Erst 1789 wurde er unter Carlos III. Hofmaler. Den Monarchen porträtierte Goya als Jäger, das Gesicht rot, die Nase übergross, die Haltung gebeugt, die wertvollen Kleider, das Gewehr wie der weisse Hund aber sorgfältig und gefällig ausgeführt. Der Adel sei bei Goya Schlange gestanden, erklärt Schwander. Doch selbst bei den Auftragsarbeiten fand Goya überraschende Kompositionen. Maria Tomosa de Palafox y Portocarrero, Marquesa de Villafranca zeigt er verführerisch in einem fast durchsichtigen weissen Kleid, auf einem rotsamtenen Sessel, die Schuhspitze kokett gestreckt. In den Händen hält sie Pinsel und Malstab, neben sich eine Palette. Sie malt gerade ihren Gatten. Welch originelle Version eines Paarporträts!

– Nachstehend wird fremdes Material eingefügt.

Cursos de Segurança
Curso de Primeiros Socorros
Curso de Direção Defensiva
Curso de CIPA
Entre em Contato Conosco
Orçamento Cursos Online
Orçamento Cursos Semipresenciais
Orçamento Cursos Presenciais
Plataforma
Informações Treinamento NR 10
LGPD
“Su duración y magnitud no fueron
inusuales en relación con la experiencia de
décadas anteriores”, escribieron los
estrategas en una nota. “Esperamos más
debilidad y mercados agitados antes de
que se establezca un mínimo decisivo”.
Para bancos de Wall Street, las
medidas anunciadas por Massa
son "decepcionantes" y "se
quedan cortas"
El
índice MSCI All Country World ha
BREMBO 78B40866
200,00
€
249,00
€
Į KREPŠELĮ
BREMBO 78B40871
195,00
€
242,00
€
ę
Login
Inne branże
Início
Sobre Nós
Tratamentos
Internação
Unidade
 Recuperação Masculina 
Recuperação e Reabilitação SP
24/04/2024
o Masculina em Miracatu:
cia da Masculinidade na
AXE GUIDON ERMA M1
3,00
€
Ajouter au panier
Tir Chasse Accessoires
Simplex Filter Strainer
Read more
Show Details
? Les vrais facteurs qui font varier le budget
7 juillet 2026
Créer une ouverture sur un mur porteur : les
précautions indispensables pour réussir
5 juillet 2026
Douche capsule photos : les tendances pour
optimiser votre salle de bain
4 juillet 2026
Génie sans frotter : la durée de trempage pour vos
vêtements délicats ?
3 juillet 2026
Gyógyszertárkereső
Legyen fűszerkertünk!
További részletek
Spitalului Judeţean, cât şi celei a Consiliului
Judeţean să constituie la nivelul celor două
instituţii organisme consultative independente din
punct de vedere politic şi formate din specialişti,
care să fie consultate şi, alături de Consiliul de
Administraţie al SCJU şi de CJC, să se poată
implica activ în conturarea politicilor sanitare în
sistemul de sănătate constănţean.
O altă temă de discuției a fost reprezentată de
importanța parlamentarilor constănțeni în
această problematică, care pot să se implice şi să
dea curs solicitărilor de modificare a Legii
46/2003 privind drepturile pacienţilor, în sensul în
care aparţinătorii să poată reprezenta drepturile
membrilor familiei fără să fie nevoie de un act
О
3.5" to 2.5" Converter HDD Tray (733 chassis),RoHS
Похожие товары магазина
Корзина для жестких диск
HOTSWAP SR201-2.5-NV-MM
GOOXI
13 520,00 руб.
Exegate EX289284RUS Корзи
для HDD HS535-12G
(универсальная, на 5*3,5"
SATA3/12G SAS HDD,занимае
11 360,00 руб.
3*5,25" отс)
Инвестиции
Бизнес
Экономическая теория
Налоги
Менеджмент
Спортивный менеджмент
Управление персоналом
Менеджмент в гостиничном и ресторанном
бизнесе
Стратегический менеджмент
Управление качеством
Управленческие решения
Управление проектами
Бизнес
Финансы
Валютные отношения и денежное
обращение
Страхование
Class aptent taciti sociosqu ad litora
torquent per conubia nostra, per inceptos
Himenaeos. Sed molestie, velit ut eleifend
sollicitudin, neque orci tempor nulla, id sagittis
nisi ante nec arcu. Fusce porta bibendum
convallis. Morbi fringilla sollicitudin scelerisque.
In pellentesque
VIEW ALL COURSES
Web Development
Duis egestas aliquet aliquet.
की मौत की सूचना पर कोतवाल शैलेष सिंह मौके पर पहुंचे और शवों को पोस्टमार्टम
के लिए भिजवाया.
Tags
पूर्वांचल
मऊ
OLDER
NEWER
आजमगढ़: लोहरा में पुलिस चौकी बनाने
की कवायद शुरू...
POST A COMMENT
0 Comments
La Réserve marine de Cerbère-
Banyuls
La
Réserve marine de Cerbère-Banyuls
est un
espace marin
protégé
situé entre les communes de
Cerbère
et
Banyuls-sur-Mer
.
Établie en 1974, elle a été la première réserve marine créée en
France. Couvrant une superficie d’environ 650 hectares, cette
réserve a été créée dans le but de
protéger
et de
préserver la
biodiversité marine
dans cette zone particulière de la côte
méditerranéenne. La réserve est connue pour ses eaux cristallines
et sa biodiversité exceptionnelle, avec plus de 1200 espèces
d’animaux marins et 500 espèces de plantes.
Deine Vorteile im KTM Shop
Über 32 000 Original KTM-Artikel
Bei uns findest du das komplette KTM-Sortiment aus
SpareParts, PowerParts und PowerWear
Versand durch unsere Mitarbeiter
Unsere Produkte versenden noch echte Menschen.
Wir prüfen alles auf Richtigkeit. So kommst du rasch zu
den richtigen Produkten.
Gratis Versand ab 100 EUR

Die Marquesa erinnert an Goyas berühmte Maja. Die räkelt sich gleich danach - allerdings nur in der bekleideten Variante.
Welch ein Gegensatz zu den abstrusen Hexentänzen, den wirbligen Stierkämpfen, den grotesken Alltagsbildern und vor allem zu den dramatischen Volksszenen. Schiffbruch und Feuersbrunst unter dunklen Himmeln, Leidende in einem Gefängnis und einer Irrenanstalt, auch mordende Banditen zeigt uns Goya in seinen Radierungen, den «Caprichos», wie auf kleinen Ölbildern. Beklemmend und verstörend. Doch welch Schrecken brachte erst der Napoleonische Krieg von 1807 bis 1814. Die Radierungs-Serie der «Desastros de la guerra» mit den Toten, Niedergemetzelten, Gehenkten veröffentlichte Goya zu Lebzeiten nicht. Erschüttert ob der Gewalt und des Leids fragte der Zeichner «Por que?», erschüttert sind auch wir Betrachterinnen.
Was kam danach? 1824 zog Goya wegen seiner Krankheit und wegen der politischen Situation nach Frankreich, er nutzte die neu erfundene Lithografie für Stierkampfbilder. 1828 starb er in Bordeaux, 84-jährig.
Doch halt, ein wichtiges Kapitel fehlt! Goya kaufte 1819 ein Landhaus bei Madrid, malte darin zwei Zimmer aus. Doch diese «Schwarzen Gemälde» dürfen leider nicht reisen. Damit wir sie trotzdem erleben, inklusive dem einsamsten Hund der Kunstgeschichte, beauftragte die Fondation Beyeler den französischen Künstler Philippe Parreno, sie in einem Film nach Basel zu bringen. Sehenswert und Goya würdig.
Goya. Fondation Beyeler, 10.10. bis 23.1.2022.